During its first season, I was, at age 10, still a
bit too young to stay up till its closing credits at 10 am. Moreover, several
films that season—“Daughter of the Mind,” “Along Came a Spider,” “How Awful
About Allan”—looked creepy enough to give me nightmares had I been bold enough
to watch.
But even then, I was curious and lured to the show
by its beguiling theme, “Nikki,” composed three years earlier by Burt Bacharach for his daughter and arranged by Harry Betts as musical
background to the computer-style opening graphics.
From the first, The ABC Movie of the Week succeeded
through five means:
*Offering new, often offbeat, roles to stars of
Hollywood’s “Golden Era.” “Seven in Darkness” offered a good example, with
this innovative form of TV starring “Mr. Television” himself, Milton Berle. The
former comedy star won plaudits for a change-of-pace dramatic role as one of
seven blind survivors of a plane crash. Similar roles outside their wheelbarrow
were accepted by Edward G. Robinson in “The Old Man Who Cried Wolf” and Bing
Crosby in “Dr. Cook’s Garden,” while Ray Milland, Walter Brennan, Myrna Loy and
Gene Tierney also appeared in the series.
*Creating opportunities for rising talents. Before
making an impact on the silver screen in, respectively, The Godfather
and Lady Sings the Blues, James Caan and Billy Dee Williams scored as
NFL teammates and friends in the tearjerker “Brian’s Song.” And, four years
before Jaws, Steven Spielberg demonstrated that he knew how to amp up suspense
with “Duel,’ starring Dennis Weaver as a businessman on a road who realizes
that a diesel-truck driver is out for his blood.
*Using TV
movies to test-run series. Several series got their start as highly rated
episodes of the ABC Movie of the Week: “The
Six Million Dollar Man,” “The Night Stalker,” “Kung Fu,” “Wonder Woman” and
“Starsky and Hutch.”
*Offering a variety of genres. From one week
to the next, viewers might find a different genre: horror (“Don’t Be Afraid of
the Dark”), film noir “Goodbye, My Love”), rom-com (“The Feminist and the Fuzz”),
or family drama (“Go Ask Alice”).
*Highlighting subject matter still too sensitive
to make it to the big screen. Even as the rising youth culture and the decline
of the film industry’s longtime censorship codes led to groundbreaking new
works on the silver screen, some topics were still too sensitive or even
controversial to be dealt with. With so much money on the line, many executives
preferred to play it safe. TV had no such constraints because the expenses of a
TV movie were lower to begin with. ABC capitalized on this freedom with such
fare as “The Ballad of Andy Crocker,” starring Lee Majors as a Vietnam vet
experiencing trouble readjusting to civilian life, and “That Certain Summer,”

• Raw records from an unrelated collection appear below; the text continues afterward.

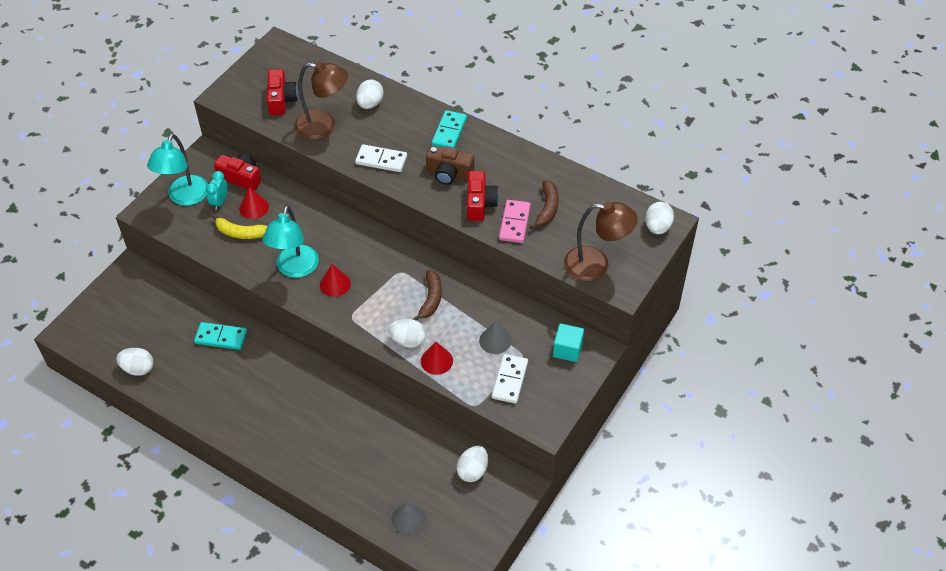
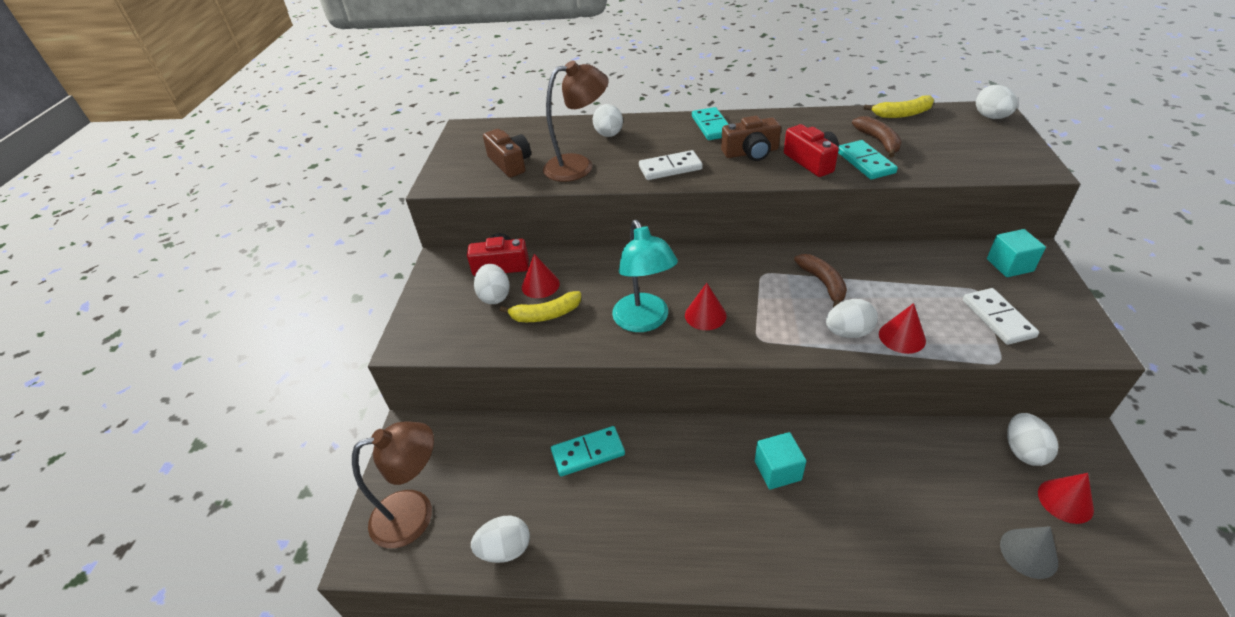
camera: 25 degrees left, 10 degrees down
turquoise lamp [147,134,208,206] -> none
turquoise clock [206,171,228,210] -> white egg [474,264,510,304]
red camera [267,69,298,115] -> brown camera [483,129,531,178]
grey cone [479,321,511,354] -> none
pink domino [499,200,531,243] -> turquoise domino [838,140,898,180]
brown lamp [564,202,638,281] -> brown lamp moved to [352,421,434,548]
none -> turquoise cube [755,432,806,490]
none -> yellow banana [864,96,934,118]
none -> red cone [1038,473,1094,524]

with Hal Holbrook and Martin Sheen in a pioneering study of homosexuality.
For several seasons, the ABC Movie of the Week scored well in the ratings and often with
critics (notably with “Brian’s Song” and “That Certain Summer”). The bottom
finally dropped out in 1975, after the network had set aside yet a second night
for TV movies and quality consequently suffered. But by this time, the genre
had been well established, with the other networks—as well as the fledgling HBO—also
taking to the format.
I am sure there are many others besides me who
remember this series and wish, like me, that the networks could offer something
like this again, rather than so many hours of reality TV.